■ **Work request**
In your copy of the data, include no pictures and alter nothing else.
(Supplied information Opens)
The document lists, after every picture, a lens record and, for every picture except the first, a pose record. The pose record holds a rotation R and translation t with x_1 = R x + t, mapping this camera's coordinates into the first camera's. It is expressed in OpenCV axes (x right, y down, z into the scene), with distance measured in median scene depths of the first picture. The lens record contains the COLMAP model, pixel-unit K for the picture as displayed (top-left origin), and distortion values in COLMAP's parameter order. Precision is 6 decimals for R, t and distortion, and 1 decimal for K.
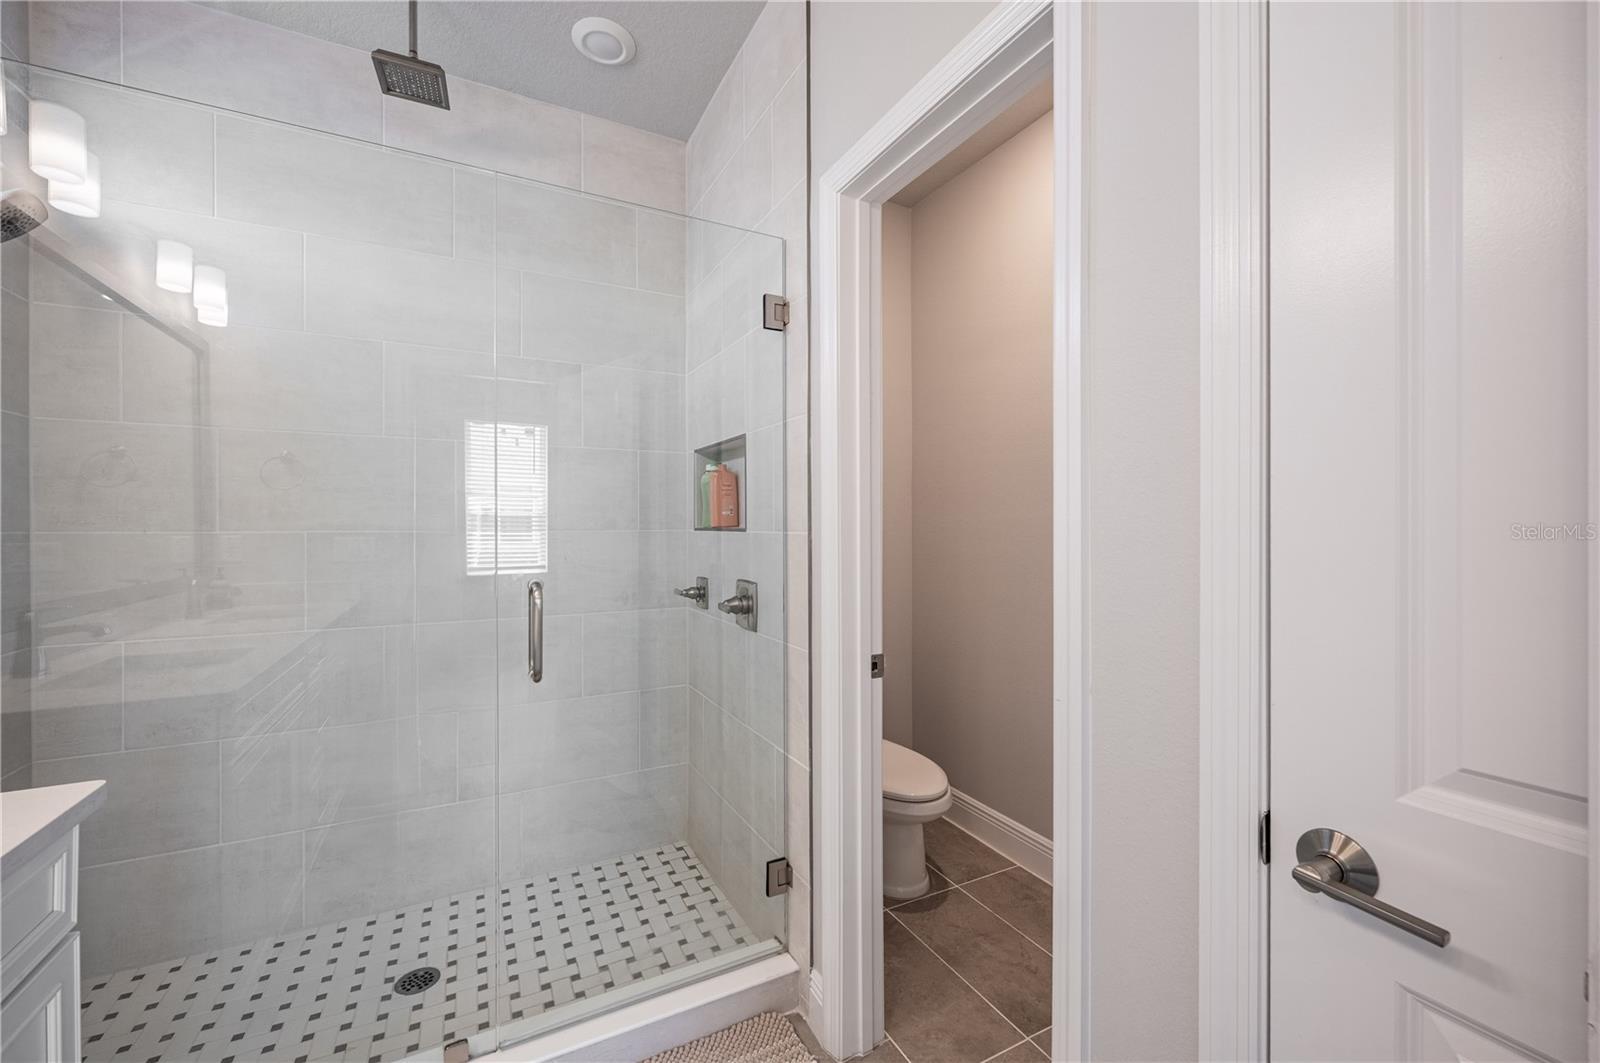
lens RADIAL K [[637.9, 0, 797.5], [0, 637.9, 529.3], [0, 0, 1]] dist [0.000440, -0.000142]
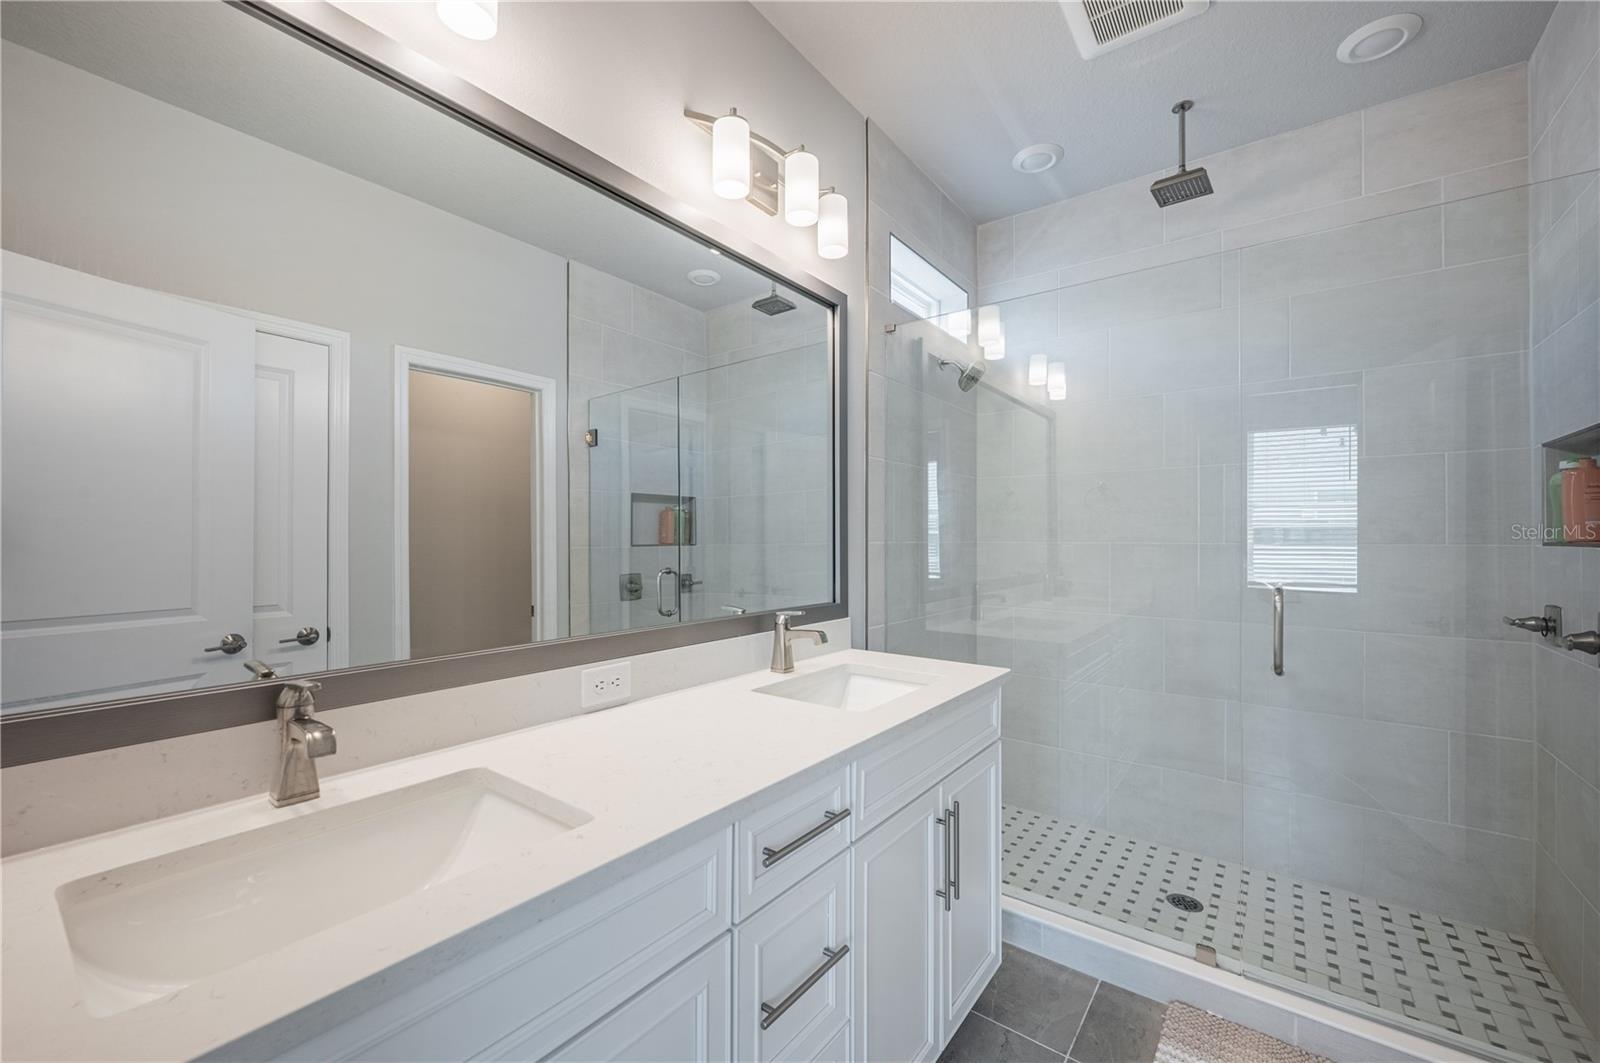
lens RADIAL K [[637.9, 0, 800.2], [0, 637.9, 534.3], [0, 0, 1]] dist [0.000440, -0.000142]
pose [[0.428930, -0.003071, -0.903332, 0.176445], [-0.006864, 0.999954, -0.006659, -0.000632], [0.903311, 0.009057, 0.428890, -0.185047]]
(Supplied information Closes)
■ **Worked solution**
The document lists, after every picture, a lens record and, for every picture except the first, a pose record. The pose record holds a rotation R and translation t with x_1 = R x + t, mapping this camera's coordinates into the first camera's. It is expressed in OpenCV axes (x right, y down, z into the scene), with distance measured in median scene depths of the first picture. The lens record contains the COLMAP model, pixel-unit K for the picture as displayed (top-left origin), and distortion values in COLMAP's parameter order. Precision is 6 decimals for R, t and distortion, and 1 decimal for K.
lens RADIAL K [[637.9, 0, 797.5], [0, 637.9, 529.3], [0, 0, 1]] dist [0.000440, -0.000142]
lens RADIAL K [[637.9, 0, 800.2], [0, 637.9, 534.3], [0, 0, 1]] dist [0.000440, -0.000142]
pose [[0.428930, -0.003071, -0.903332, 0.176445], [-0.006864, 0.999954, -0.006659, -0.000632], [0.903311, 0.009057, 0.428890, -0.185047]]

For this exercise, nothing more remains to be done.